[Cryptography] Cryptographic protocol composition (Re: BLAKE2: "Harder, Better, Faster, Stronger" Than) MD5

[Nico Williams]

...is not trivial.

On Tue, Mar 25, 2014 at 03:59:07PM -0700, Jon Callas wrote:
> > Which is to say;  if you are going to do super-encryption, the best
> > thing is to separate the layers as much as possible.
> 
> Bingo. Take a halfway-decent content/message system and run it over
> TLS. Run your TLS over IPsec.
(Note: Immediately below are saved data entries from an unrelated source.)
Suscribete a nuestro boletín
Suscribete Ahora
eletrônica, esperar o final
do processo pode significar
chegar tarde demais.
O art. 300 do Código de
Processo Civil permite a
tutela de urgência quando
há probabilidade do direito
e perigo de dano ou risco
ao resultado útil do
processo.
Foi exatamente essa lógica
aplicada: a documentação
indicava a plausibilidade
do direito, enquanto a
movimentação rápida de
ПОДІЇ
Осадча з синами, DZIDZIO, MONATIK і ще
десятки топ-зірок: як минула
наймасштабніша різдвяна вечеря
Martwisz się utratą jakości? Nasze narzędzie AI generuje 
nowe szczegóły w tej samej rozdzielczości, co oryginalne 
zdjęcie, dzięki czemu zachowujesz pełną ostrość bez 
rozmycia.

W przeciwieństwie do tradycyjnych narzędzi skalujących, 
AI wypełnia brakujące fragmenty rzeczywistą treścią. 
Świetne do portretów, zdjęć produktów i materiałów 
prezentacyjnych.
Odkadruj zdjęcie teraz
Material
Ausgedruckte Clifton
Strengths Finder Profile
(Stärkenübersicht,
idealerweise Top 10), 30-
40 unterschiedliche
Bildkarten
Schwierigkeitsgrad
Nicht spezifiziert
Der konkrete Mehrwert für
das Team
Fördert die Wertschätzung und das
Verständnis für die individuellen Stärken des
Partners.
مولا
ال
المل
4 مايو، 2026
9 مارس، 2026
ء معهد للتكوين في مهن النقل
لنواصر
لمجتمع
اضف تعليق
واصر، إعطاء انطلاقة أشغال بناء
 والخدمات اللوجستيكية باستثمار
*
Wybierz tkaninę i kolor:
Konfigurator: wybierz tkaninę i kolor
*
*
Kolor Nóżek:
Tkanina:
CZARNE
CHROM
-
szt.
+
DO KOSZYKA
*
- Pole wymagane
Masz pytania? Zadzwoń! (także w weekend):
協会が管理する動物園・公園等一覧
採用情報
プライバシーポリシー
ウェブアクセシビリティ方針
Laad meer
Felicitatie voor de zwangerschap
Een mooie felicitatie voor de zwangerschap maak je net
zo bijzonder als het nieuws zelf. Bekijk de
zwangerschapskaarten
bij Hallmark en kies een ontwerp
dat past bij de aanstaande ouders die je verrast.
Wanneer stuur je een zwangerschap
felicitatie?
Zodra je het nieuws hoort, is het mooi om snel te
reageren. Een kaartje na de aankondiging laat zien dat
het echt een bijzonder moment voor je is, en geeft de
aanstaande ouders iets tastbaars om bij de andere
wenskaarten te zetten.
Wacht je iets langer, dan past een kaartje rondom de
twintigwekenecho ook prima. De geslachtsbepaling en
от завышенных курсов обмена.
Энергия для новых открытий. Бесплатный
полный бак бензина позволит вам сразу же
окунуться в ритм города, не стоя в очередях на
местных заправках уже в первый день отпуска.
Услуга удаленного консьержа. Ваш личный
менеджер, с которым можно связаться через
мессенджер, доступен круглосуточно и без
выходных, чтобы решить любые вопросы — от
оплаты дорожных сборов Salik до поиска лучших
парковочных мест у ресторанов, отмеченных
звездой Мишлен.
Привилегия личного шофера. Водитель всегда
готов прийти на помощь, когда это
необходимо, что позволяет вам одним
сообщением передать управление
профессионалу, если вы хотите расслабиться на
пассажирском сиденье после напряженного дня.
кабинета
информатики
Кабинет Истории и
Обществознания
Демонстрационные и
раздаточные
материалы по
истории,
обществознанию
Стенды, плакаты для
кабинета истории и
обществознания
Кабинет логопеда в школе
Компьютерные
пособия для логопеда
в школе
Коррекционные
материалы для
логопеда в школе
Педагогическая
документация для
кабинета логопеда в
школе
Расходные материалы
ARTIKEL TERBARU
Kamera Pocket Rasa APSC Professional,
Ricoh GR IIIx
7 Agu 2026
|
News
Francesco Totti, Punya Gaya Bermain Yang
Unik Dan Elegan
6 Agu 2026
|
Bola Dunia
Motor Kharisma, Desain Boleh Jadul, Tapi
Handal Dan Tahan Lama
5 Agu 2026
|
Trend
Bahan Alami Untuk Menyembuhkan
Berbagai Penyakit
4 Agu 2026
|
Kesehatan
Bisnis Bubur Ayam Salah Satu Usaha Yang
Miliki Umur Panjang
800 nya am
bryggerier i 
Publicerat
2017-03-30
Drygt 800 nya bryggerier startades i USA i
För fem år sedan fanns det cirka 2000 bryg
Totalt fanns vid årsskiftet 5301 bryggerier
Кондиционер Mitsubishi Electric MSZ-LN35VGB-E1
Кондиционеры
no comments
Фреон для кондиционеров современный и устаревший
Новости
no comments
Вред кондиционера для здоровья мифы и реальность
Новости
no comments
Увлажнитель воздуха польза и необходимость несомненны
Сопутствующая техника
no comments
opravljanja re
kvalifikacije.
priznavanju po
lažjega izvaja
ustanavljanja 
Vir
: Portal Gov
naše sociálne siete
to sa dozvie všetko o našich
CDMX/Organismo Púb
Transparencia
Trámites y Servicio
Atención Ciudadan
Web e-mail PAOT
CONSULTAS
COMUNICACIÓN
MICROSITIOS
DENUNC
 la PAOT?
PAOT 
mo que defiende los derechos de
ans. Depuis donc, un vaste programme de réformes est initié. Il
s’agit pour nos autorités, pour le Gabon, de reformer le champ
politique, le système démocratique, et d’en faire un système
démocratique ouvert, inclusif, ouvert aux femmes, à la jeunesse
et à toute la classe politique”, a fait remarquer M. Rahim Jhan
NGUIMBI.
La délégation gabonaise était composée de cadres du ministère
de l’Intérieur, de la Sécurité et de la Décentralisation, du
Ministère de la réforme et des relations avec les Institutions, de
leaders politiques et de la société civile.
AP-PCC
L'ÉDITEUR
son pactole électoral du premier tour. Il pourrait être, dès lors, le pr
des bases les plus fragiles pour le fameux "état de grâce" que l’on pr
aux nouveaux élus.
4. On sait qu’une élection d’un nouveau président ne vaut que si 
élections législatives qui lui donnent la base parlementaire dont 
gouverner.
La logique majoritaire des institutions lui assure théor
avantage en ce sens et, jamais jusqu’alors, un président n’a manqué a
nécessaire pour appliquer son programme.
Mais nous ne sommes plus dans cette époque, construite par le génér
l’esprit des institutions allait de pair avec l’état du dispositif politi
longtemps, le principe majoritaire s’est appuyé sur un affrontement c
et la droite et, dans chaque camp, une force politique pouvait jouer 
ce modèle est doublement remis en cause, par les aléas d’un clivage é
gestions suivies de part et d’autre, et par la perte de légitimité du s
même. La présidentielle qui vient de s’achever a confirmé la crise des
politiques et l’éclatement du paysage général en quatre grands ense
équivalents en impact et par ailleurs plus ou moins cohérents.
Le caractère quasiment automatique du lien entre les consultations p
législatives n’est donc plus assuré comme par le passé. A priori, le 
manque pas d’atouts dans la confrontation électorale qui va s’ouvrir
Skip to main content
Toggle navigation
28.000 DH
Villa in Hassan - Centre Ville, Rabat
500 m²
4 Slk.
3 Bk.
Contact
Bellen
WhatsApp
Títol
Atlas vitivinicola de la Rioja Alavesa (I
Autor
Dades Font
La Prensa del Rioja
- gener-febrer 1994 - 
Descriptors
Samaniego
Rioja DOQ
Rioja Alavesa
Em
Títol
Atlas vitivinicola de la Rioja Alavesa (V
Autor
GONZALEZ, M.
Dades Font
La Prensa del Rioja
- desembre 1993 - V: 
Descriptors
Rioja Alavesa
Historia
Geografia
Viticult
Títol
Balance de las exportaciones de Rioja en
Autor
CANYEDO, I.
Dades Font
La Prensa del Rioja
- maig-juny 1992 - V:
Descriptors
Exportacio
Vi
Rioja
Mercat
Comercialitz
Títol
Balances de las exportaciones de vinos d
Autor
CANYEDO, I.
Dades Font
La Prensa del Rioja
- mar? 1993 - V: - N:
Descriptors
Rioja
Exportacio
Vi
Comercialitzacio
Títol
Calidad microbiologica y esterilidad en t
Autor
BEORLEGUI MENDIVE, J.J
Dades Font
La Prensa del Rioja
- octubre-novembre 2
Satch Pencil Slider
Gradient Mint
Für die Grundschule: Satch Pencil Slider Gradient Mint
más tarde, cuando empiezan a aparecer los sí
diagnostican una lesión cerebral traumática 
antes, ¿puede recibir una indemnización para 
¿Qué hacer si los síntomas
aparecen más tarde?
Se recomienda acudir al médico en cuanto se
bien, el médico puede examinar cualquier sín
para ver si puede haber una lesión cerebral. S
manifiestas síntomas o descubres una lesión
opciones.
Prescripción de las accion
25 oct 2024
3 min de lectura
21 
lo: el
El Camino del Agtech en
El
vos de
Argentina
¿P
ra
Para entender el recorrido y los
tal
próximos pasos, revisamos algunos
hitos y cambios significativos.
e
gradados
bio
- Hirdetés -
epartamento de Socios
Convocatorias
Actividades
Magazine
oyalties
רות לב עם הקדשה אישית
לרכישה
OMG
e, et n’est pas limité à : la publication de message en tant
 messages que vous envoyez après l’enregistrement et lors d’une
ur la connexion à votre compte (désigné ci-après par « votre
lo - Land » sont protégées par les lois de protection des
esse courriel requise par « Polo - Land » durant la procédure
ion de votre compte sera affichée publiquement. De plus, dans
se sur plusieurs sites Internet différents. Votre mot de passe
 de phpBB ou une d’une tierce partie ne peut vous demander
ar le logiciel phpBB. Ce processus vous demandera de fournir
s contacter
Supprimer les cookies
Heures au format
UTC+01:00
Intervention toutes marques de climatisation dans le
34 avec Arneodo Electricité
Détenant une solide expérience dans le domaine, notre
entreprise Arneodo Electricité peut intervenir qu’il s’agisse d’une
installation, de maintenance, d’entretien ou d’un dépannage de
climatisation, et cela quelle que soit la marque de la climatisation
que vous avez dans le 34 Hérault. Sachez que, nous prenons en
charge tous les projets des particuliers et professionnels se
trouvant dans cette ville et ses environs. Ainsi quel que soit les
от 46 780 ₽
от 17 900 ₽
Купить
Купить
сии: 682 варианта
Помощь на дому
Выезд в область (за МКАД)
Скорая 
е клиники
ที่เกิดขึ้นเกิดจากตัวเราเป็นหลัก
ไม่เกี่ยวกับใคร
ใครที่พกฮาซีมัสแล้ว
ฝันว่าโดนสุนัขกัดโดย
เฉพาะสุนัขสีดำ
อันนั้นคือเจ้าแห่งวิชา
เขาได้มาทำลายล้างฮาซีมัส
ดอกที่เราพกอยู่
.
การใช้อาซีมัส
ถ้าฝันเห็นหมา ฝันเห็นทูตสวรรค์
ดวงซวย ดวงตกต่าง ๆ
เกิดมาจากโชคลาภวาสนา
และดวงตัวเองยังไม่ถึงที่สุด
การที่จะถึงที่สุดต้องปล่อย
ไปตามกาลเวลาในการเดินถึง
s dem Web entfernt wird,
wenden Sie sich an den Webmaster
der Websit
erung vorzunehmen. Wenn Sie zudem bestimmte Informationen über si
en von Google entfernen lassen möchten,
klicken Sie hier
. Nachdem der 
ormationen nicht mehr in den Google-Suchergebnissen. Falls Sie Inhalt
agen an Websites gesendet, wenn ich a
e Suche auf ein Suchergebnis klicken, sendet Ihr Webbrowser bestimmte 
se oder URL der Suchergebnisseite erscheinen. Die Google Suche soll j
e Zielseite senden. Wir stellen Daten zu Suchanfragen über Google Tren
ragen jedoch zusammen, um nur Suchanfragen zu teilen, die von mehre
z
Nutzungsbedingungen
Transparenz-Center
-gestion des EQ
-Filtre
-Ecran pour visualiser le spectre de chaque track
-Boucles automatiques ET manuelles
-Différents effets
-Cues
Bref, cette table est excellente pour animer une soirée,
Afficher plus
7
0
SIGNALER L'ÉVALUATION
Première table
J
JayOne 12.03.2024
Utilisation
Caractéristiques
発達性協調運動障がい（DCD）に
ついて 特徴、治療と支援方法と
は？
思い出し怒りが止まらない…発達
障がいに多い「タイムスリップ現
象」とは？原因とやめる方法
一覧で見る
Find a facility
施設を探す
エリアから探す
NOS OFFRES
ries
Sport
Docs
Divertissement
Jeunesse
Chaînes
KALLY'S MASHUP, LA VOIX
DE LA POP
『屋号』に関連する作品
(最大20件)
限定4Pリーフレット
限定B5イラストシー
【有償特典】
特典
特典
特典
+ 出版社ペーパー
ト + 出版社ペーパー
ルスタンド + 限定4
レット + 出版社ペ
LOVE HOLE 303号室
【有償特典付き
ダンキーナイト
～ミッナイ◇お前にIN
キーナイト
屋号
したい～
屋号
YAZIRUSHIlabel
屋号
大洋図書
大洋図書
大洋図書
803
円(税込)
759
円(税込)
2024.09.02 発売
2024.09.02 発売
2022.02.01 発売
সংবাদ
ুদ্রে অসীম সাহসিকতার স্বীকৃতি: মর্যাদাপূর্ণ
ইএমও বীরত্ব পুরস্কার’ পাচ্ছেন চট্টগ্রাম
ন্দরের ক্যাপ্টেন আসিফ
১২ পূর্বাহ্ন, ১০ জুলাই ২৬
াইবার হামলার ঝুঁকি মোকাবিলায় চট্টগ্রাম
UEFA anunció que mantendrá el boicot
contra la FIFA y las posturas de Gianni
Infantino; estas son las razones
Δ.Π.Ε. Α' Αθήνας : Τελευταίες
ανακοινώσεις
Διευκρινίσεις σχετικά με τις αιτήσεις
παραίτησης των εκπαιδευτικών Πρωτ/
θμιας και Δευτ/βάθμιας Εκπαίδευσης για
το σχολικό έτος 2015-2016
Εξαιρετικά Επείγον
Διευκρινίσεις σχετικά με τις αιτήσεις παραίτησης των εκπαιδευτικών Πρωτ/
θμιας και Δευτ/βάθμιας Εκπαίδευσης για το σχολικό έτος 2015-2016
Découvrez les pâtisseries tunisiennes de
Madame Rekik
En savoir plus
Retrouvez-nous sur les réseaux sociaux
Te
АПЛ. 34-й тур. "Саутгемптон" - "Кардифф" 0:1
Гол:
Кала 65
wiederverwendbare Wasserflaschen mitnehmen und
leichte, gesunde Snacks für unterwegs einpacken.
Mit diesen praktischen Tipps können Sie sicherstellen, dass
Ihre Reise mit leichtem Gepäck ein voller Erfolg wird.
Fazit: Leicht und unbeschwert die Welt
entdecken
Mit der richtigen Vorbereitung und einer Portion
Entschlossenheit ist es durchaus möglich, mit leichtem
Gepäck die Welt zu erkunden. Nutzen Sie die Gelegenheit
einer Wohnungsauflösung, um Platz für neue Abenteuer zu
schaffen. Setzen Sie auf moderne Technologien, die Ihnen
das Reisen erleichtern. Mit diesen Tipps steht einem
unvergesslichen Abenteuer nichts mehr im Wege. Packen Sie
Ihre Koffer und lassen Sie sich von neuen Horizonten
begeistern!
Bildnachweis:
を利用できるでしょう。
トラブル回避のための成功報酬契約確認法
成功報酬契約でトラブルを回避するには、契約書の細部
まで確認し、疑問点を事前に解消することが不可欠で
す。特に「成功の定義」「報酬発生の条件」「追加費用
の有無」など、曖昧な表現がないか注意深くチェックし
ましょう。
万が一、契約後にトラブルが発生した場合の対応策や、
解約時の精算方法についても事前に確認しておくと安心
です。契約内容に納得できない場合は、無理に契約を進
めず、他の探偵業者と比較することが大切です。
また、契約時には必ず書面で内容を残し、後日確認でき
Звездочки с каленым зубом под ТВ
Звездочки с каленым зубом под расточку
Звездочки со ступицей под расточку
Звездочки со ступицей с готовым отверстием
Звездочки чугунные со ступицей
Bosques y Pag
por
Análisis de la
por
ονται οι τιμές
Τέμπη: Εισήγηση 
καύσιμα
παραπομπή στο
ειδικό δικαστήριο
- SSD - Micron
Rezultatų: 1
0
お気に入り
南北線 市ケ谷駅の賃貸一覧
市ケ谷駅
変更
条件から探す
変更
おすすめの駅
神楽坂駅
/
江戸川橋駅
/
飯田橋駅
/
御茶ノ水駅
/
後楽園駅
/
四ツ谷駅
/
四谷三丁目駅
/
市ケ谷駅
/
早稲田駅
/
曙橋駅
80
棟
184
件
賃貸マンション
Or better yet, run that through Tor
> (which is solving a different problem and that's why you use it).

Careful: IPsec might not mean what you think it does.  It's easy to
think that it must mean a lot more than it does.

In brief: IPsec authenticates source and destination addresses of
packets, but since IP address<->node assignments have a lot of churn,
the policies concerning how to authenticate an IP address are... overly
broad.  In particular the common approach is to say that any node with
a certificate from CA such-and-such gets to claim any IP address from
such and such CIDR blocks.  Which means a) this doesn't scale to the
Internet, b) authorized mobile users can bump others off their assigned
addresses and take over their TCP connections.

Briefer: IPsec is utterly useless at authenticating the entities that we care
about at higher layers.

At least for large/active enough networks.

The "bump 'em off and take over" attack can be prevented locally...[with
a method not yet implemented anywhere, so, not even that.

At scale, end-to-end IPsec as it exists (i.e., as implemented) today is
barely better than nothing[*].  Actually, not even, because as
implemented one generally can't even express a policy that keys should
be exchanged and used even with peers that cannot be authenticated,
therefore at scale end-to-end IPsec cannot be used at all, never mind to
good effect.  Trying to use IPsec this way might only increase latency.

Even with the relevant fixes (BTNS and connection latching) implemented
and deployed IPsec is difficult to use opportunistically (NOTE: not in
the sense of DNSSEC-based discovery) because of the need to attempt -and
timeout!- an IKE SA exchange.  Opportunistic out-of-band key exchange
tivially falls to DoS attacks.

Layering/combining multiple cryptographic protocols is not that much
easier than layering cryptographic algorithms within one protocol.  The
first problem you run into after you get past impedance mismatches is
inappropriate APIs.

And then there's the question of who pays.  All that extra layering/
crypto has non-trivial costs, especially for large services (think of
Google).  With the end of Moore's law we'll probably see more of the
likes of AES-NI: special-purpose on-die HW, but resources are still
finite.

OTOH, if you don't have to scale to Internet scale, sure, IPsec with
very static policies + TLS above that will at least function.  But
you'll probably be using roughly the same PKIs for both, so you'll get
no extra protection, and you'll be wasting resources in the process.

There is value in composing cryptographic protocols, but mostly only so
as to reduce workload rather than increasing security.  Though anything
that improves performance/reduces costs of cryptographic protocols has
the salutary effect of increasing their deployment.

Nico

[*] Pun intended.  Now we just need an IETF working group named PUN.